Deutschland hat keine F-16-Maschinen
Der nächste Schritt - das wäre dann wohl eine Lieferung von F-16 an die Ukraine. Dass er gegangen wird, steht für den belgischen Premier Alexander de Croo außer Zweifel. Schließlich sei sein Land gebeten worden, Ukrainer an der F-16 auszubilden, berichtete de Croo am Montag vor Journalisten in Berlin - und es wäre ja "merkwürdig, Belgien diese Frage zu stellen, ohne dass dann Flugzeuge kämen". Noch hat zwar keine Nation offiziell verkündet, dass sie Kampfjets liefern wird. Doch das scheint eher eine Frage des "wann" als des "ob überhaupt".
Klar ist, dass Deutschland nicht zu den Liefernationen gehören wird. Die Luftwaffe verfügt über keine F-16-Maschinen. Der "Tornado" gilt als zu altersschwach, der "Eurofighter" als zu kompliziert und ungeeignet für ukrainische Zwecke.
Er könne deshalb den Wunsch der Ukraine nach der F-16 gut nachvollziehen, sagt Luftwaffen-Inspekteur Gerhartz, der selbst Pilot ist. "Diese Flugzeuge sind kurzfristig verfügbar, sie sind relativ leicht in der Handhabung und es gibt noch endlos Ersatzteile." Kurzfristig verfügbar heißt aber aus Sicht des Generalleutnants: Wegen der nötigen Ausbildung wäre eine Lieferung wohl erst in einem halben Jahr realistisch.
Wie könnte ein deutscher Beitrag nun konkret aussehen? In der Frage der "Leopard"-Kampfpanzer hatte Kanzler Olaf Scholz zunächst monatelang gezögert, Deutschland dann aber schließlich doch an die Spitze einer "Leopard"-Koalition gesetzt. Dass es bei den Kampfjets ähnlich läuft, gilt als abwegig.
Ausbildung, Flugplätze, Munition
Aber die Absage an eine Führungsrolle schließt ja eine Nebenrolle nicht aus. Gefragt seien zunächst die Nationen, die über F-16 verfügen, sagt Inspekteur Gerhartz. Und ergänzt: "Nicht-F-16-Nationen können natürlich auch einen Beitrag leisten mit Ausbildungsunterstützung, gerade wenn es um die Erstausbildung von Piloten geht - mit der Grundlagenausbildung oder dem Zur-Verfügung-Stellen von Flugplätzen." Auch bei der Munition gebe es Möglichkeiten der Unterstützung, erklärt Gerhartz.

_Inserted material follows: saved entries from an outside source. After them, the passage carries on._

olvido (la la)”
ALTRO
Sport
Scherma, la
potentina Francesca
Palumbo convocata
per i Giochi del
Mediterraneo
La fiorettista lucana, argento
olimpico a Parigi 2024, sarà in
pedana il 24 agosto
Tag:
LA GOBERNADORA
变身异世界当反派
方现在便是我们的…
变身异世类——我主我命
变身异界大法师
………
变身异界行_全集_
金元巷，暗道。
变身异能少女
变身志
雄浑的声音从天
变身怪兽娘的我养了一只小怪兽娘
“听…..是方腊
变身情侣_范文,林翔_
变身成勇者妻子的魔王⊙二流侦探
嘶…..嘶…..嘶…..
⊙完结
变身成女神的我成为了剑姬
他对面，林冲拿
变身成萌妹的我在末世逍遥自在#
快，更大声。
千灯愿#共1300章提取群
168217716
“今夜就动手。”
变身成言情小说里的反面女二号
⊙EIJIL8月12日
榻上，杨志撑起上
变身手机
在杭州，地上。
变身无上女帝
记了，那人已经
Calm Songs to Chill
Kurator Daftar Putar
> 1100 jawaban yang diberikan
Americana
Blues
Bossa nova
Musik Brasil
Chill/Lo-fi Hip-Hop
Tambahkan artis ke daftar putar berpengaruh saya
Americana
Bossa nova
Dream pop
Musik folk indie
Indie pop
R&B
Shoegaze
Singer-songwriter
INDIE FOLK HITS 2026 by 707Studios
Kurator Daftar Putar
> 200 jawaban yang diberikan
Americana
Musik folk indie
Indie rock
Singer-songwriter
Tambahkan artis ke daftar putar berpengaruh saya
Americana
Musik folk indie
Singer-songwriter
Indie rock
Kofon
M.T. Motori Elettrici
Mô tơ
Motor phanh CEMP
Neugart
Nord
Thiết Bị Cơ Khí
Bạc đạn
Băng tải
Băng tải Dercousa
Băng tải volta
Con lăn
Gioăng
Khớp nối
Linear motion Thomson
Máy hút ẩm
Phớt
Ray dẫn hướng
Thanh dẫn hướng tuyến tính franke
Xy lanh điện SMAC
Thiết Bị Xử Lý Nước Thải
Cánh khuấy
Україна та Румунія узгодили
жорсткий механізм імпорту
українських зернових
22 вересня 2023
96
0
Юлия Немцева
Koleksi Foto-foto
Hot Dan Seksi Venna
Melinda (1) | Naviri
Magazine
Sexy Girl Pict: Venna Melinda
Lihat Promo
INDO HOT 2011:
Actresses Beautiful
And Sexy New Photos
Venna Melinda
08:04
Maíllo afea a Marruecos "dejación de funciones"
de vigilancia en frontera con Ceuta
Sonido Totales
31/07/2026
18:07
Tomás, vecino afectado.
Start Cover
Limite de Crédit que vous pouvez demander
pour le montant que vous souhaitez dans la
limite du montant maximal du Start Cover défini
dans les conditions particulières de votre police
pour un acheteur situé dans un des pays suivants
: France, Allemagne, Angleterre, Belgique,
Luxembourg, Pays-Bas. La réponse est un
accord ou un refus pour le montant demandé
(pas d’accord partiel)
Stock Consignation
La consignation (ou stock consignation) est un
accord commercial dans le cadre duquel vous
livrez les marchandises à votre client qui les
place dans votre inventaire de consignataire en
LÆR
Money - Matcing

Vier Nationen bilden derzeit die Kampfjet-Koalition, drei davon verfügen über die F-16: die Niederlande, Belgien und Dänemark. Als Nicht-F-16-Nation ist Großbritannien mit dabei.
Ob und in welcher Form Deutschland sich der Koalition anschließt oder ihr zumindest hilft, ist noch unklar. Je realistischer aber das Lieferszenario wird, umso schwieriger wird es für die Bundesregierung, sich in der Kampfjet-Frage unterhalb des Radars zu bewegen.